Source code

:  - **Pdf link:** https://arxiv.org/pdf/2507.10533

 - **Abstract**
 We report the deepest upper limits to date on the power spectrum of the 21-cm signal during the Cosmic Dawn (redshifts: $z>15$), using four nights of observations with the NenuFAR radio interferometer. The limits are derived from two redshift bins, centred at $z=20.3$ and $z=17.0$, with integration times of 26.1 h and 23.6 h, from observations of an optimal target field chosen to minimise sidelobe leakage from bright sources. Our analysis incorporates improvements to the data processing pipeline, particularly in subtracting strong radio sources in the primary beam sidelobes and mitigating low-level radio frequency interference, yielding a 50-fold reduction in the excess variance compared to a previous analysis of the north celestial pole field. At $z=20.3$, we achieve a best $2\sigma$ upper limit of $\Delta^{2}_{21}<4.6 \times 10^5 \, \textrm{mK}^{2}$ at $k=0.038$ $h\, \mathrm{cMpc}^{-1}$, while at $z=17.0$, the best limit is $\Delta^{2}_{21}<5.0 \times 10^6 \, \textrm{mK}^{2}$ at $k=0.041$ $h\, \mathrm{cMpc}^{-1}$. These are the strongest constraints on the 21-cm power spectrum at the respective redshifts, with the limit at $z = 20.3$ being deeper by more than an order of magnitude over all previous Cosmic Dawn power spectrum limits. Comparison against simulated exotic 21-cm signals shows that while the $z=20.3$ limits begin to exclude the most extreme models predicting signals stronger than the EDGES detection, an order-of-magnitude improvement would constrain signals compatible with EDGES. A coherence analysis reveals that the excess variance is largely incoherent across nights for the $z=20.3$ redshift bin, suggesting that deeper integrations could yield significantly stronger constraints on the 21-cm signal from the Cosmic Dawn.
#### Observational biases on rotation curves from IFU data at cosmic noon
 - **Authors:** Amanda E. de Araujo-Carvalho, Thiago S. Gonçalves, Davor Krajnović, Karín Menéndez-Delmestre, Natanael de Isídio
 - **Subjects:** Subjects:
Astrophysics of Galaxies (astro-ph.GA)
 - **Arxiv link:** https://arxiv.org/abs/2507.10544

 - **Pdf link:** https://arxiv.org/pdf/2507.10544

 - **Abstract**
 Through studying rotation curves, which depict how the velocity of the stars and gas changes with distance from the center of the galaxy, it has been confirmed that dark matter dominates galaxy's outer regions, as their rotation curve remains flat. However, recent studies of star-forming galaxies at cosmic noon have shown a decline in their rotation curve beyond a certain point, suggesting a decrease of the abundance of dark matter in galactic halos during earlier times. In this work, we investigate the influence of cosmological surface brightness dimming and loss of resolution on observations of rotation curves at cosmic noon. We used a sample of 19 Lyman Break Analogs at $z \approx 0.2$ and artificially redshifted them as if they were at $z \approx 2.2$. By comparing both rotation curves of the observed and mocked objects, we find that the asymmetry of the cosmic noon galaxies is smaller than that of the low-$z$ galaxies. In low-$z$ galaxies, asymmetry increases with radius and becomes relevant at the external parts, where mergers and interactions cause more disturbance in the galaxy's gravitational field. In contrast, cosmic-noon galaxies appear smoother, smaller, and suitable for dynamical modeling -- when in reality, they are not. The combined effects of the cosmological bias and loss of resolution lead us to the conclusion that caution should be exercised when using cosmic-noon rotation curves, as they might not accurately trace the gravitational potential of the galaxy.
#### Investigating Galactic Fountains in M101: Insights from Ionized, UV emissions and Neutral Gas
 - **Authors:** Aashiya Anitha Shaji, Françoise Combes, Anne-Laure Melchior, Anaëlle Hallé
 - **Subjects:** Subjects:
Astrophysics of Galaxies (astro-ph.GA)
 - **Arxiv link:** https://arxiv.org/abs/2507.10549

**Requirement**
Return the listing verbatim.

**Solution for this problem**
Source code

:  - **Pdf link:** https://arxiv.org/pdf/2507.10533

 - **Abstract**
 We report the deepest upper limits to date on the power spectrum of the 21-cm signal during the Cosmic Dawn (redshifts: $z>15$), using four nights of observations with the NenuFAR radio interferometer. The limits are derived from two redshift bins, centred at $z=20.3$ and $z=17.0$, with integration times of 26.1 h and 23.6 h, from observations of an optimal target field chosen to minimise sidelobe leakage from bright sources. Our analysis incorporates improvements to the data processing pipeline, particularly in subtracting strong radio sources in the primary beam sidelobes and mitigating low-level radio frequency interference, yielding a 50-fold reduction in the excess variance compared to a previous analysis of the north celestial pole field. At $z=20.3$, we achieve a best $2\sigma$ upper limit of $\Delta^{2}_{21}<4.6 \times 10^5 \, \textrm{mK}^{2}$ at $k=0.038$ $h\, \mathrm{cMpc}^{-1}$, while at $z=17.0$, the best limit is $\Delta^{2}_{21}<5.0 \times 10^6 \, \textrm{mK}^{2}$ at $k=0.041$ $h\, \mathrm{cMpc}^{-1}$. These are the strongest constraints on the 21-cm power spectrum at the respective redshifts, with the limit at $z = 20.3$ being deeper by more than an order of magnitude over all previous Cosmic Dawn power spectrum limits. Comparison against simulated exotic 21-cm signals shows that while the $z=20.3$ limits begin to exclude the most extreme models predicting signals stronger than the EDGES detection, an order-of-magnitude improvement would constrain signals compatible with EDGES. A coherence analysis reveals that the excess variance is largely incoherent across nights for the $z=20.3$ redshift bin, suggesting that deeper integrations could yield significantly stronger constraints on the 21-cm signal from the Cosmic Dawn.
#### Observational biases on rotation curves from IFU data at cosmic noon
 - **Authors:** Amanda E. de Araujo-Carvalho, Thiago S. Gonçalves, Davor Krajnović, Karín Menéndez-Delmestre, Natanael de Isídio
 - **Subjects:** Subjects:
Astrophysics of Galaxies (astro-ph.GA)
 - **Arxiv link:** https://arxiv.org/abs/2507.10544

 - **Pdf link:** https://arxiv.org/pdf/2507.10544

 - **Abstract**
 Through studying rotation curves, which depict how the velocity of the stars and gas changes with distance from the center of the galaxy, it has been confirmed that dark matter dominates galaxy's outer regions, as their rotation curve remains flat. However, recent studies of star-forming galaxies at cosmic noon have shown a decline in their rotation curve beyond a certain point, suggesting a decrease of the abundance of dark matter in galactic halos during earlier times. In this work, we investigate the influence of cosmological surface brightness dimming and loss of resolution on observations of rotation curves at cosmic noon. We used a sample of 19 Lyman Break Analogs at $z \approx 0.2$ and artificially redshifted them as if they were at $z \approx 2.2$. By comparing both rotation curves of the observed and mocked objects, we find that the asymmetry of the cosmic noon galaxies is smaller than that of the low-$z$ galaxies. In low-$z$ galaxies, asymmetry increases with radius and becomes relevant at the external parts, where mergers and interactions cause more disturbance in the galaxy's gravitational field. In contrast, cosmic-noon galaxies appear smoother, smaller, and suitable for dynamical modeling -- when in reality, they are not. The combined effects of the cosmological bias and loss of resolution lead us to the conclusion that caution should be exercised when using cosmic-noon rotation curves, as they might not accurately trace the gravitational potential of the galaxy.
#### Investigating Galactic Fountains in M101: Insights from Ionized, UV emissions and Neutral Gas
 - **Authors:** Aashiya Anitha Shaji, Françoise Combes, Anne-Laure Melchior, Anaëlle Hallé
 - **Subjects:** Subjects:
Astrophysics of Galaxies (astro-ph.GA)
 - **Arxiv link:** https://arxiv.org/abs/2507.10549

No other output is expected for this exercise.